DSNWS 2-18 Homer Danley mug.jpg

Homer Danley

Homer Danley made Douglasville history in 1978. That was the year he became the city’s first black-elected member of the city council. He served on the council for seven years from 1978-1985.

“I was proud to be elected,” Danley said. “But I felt an awesome responsibility because I realized that what I did as a member of the city council was going to either enhance or take away the possibility of someone doing something in the future.”

Danley was elected during a period where voters selected from “at-large” ballots and not from the specific ward they live in. The “someones" he referred to was anyone who looked like him.

“A lot of people believe, probably more so then than now, just being African-American automatically disqualified you to walk on the city council and do a good job,” Danley said.

Joe Henry Dones was one of the first black citizens who wanted to run for city council, but wasn’t elected in the early stages, Danley said. One councilman told Danley that as much as he liked Alton Caldwell, a black man running for city council, he couldn’t vote for him.

“He told one of the other white councilmen, ‘You know, I really like that Caldwell,’” Danley said. “‘I never voted for a black before and I think my daddy would just turn over in his grave if I voted for him.’”

Caldwell eventually became one of the first black members of the Douglasville City Council soon after. He was the husband of current Douglas County Magistrate Judge Barbara Caldwell. The unnamed white councilman who said he couldn’t vote for Caldwell became very close with Danley during and after their time serving together on the city council over the years.

While on the council, housing and utilities were two of the top issues in the city at the time that Danley and the council faced. He recalls a young Herb Emory sitting in on those council meetings to hold the elected officials accountable.

“I remember a lot of people didn’t have sewage and they had septic tanks,” Danley said. “There were people with dilapidated houses who could not afford to get them fixed up.”

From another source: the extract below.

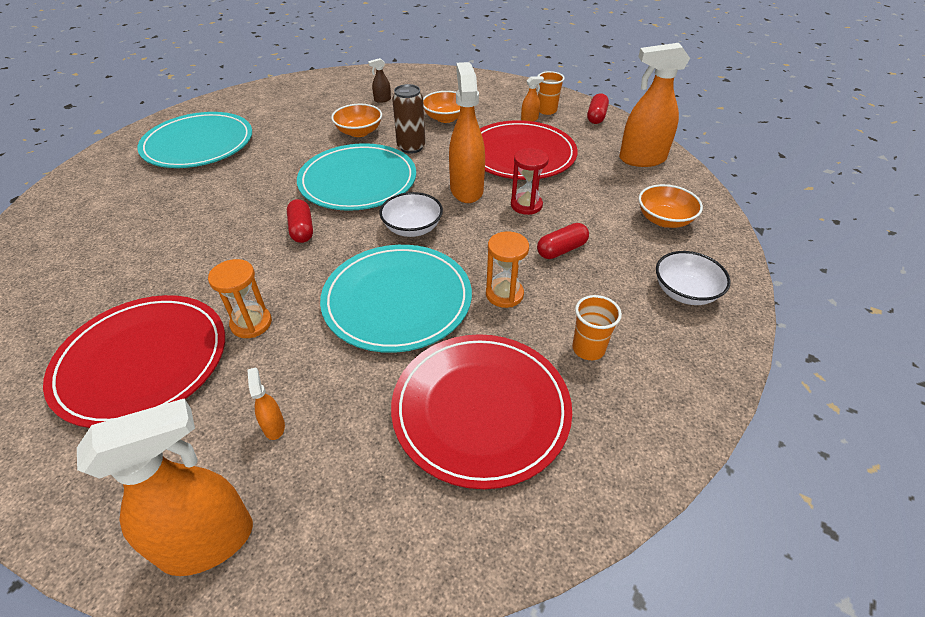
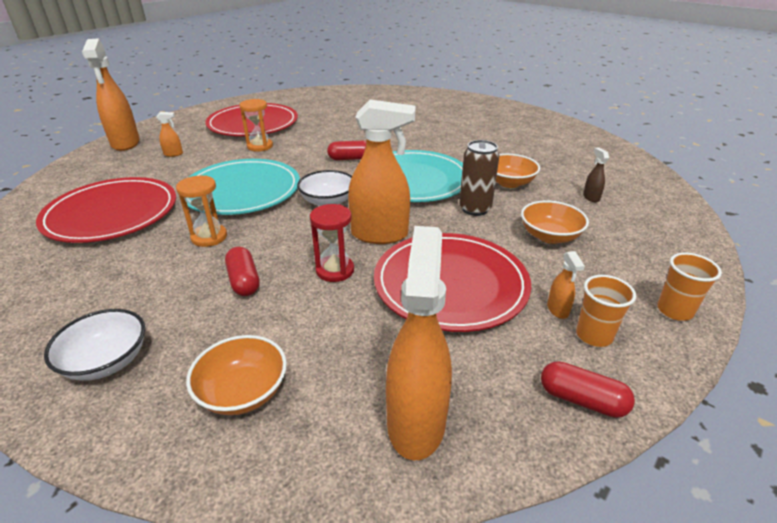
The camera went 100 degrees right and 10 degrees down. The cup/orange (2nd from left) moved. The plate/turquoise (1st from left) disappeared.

Danley still lives in the county off of Highway 78 in Winston. Today, he admires the city council from afar. He gave his praise, particularly to Councilwoman LaShun Burr Danley, who married into the Danley family, Mayor Rochelle Robinson, City Manager Marcia Hampton, and Downtown Services Manager Patrice Williams. Although all of the women Danley mentioned are black, he said he acknowledged them, along with the rest of the council who appointed those individuals, simply because they were the most qualified candidates for their positions.

“What I don’t want to see is anybody in any of those positions who shouldn’t be there,” Danley said. “There are some, maybe a few throughout the county, where it’s questionable whether the candidate won because of qualifications or because of race. We cannot go down that road because it’s a destructive path. But the ones that I’ve seen at the city, it seems like they know what they’re doing and that’s important.”

Being elected as the first black Douglasville councilman wasn’t the first time Danley made history. As a senior at Fort Valley State University, he became the first black full-time deputy at the Peach County Sheriff’s Office. Then, he joined the Georgia National Guard as one of the few black soldiers in the state. His brother Leonard Danley was the first black Magistrate Judge in Douglasville. His sister Dorothy Sparks was one of the first black educators to teach at Douglas County High School. The philosophy Danley used for breaking barriers is a principle that comes from the Bible.

“We have not because we ask not,” Danley said.

Danley was an educator at Douglas County High School for 30 years, retiring in 2002. He taught economics, sociology and even worked as a counselor at the school. Working in education taught him much about people in general, Danley said, from all walks of life.

“Race is nothing but a culture,” Danley said. “Race is nothing that you can say, ‘Hey. That race …They’re all different. We’re all 99.9 percent alike and we’re different as day-and-night, but there aren’t differences based on race and when we get beyond that, I think our society can move forward.”

Danley graduated from R.L. Cousins High School in 1966, the same school that his wife Florence Danley went to before schools were integrated in the county. Danley and his wife now own two businesses, Danley Brothers Four, LLC. and Danley Four Developments, LLC. The couple has two daughters, Fhonda and Fhara. Both work in education in the county as well, which amuses Danley. Fhonda is the principal at Fairplay Middle School and Fhara is a counselor for schools in the Douglas County School System.